» REQUIREMENT 1: In the forum thread on plaster work, what share of Mr.Brightstar's work is traditional plastering?
» REQUIREMENT 2: Carry on the forum thread about plaster work from its final line.

» EXTRACT TO READ:
# Does anyone on here do much plaster work?



## BowieMarshalltown (Jul 18, 2013)

Guys, I'm looking for a couple skilled plasterers to run a few ideas by. Shoot me a reply or PM if you have a bit of spare time and are willing to help out. 

Thanks,
Jim


----------



## Mr.Brightstar (Dec 2, 2011)

Probably 20% of my work is Traditional Plastering, not including Skim Coating. 

What can i help you with?

It is because of definition, we limit ourselves. .


----------



## endo_alley (Nov 2, 2013)

We do a fair amount of colored plastering.


----------



## lrees (Jan 22, 2013)

I do quite a bit of plastering...


----------



## endo_alley (Nov 2, 2013)

We just started a pretty big house to do a colored (integral color) plaster in today. This one will be diamond finish.


----------



## P.E.I.Taper (May 4, 2015)

» MATERIAL SHOWN:
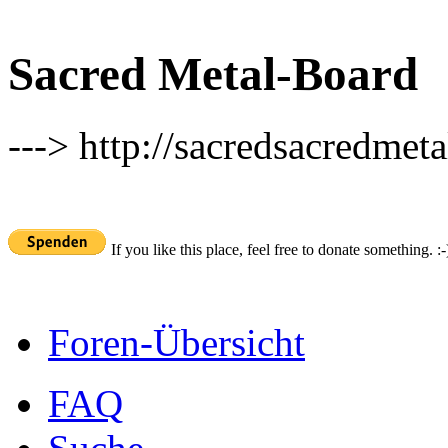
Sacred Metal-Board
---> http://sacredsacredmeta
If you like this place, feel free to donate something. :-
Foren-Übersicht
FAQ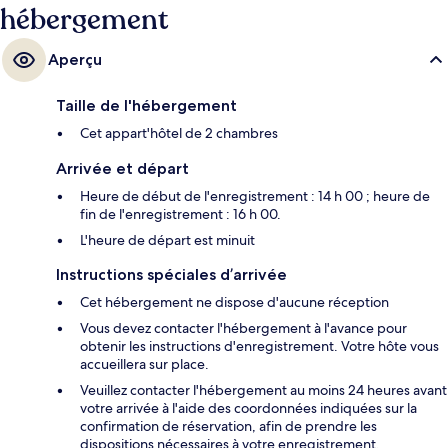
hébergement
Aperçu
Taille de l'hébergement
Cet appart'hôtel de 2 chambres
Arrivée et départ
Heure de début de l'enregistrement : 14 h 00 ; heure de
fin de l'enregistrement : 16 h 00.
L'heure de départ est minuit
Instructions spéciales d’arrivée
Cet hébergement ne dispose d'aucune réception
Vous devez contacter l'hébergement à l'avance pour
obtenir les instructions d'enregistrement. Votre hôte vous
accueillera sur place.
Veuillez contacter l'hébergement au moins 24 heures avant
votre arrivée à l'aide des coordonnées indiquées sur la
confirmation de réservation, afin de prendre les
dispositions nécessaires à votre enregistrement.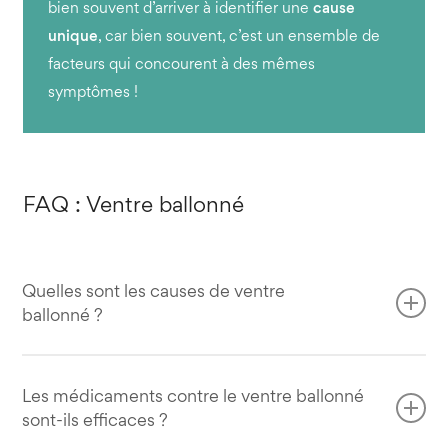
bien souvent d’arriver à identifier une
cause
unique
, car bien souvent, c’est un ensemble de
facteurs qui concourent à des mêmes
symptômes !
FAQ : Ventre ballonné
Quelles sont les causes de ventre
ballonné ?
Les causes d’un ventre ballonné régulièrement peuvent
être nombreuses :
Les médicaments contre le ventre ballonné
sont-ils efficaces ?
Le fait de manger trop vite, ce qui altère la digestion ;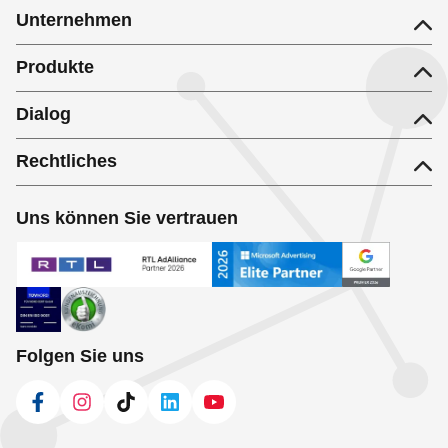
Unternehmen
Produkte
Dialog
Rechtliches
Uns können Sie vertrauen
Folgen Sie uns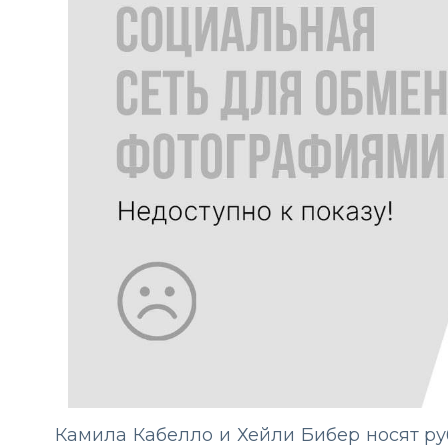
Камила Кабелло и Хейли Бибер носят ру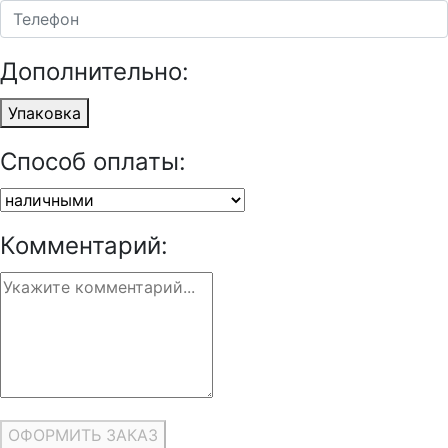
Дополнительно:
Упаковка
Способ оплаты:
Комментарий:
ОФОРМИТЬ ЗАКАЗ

» RESPONSE AREA 1: Probably 20%, not including skim coating.

» RESPONSE AREA 2:
A little off topic for this thread. But it it possible to use plasters to do one night renos? We do alot of added walls in offices that has to be done in the evening. And the mess is always the biggest issue. Im thinking it would be alot easier to deal with if you could do one or two rooms a night to 100% completion???


----------



## D A Drywall (May 4, 2013)

P.E.I.Taper said:


> A little off topic for this thread. But it it possible to use plasters to do one night renos? We do alot of added walls in offices that has to be done in the evening. And the mess is always the biggest issue. Im thinking it would be alot easier to deal with if you could do one or two rooms a night to 100% completion???


If the search function worked better I wouldn't doubt that something like this has been discussed. I too could benefit from a one day tape to finish coat technique. I could certainly make better money finishing a small job in a day.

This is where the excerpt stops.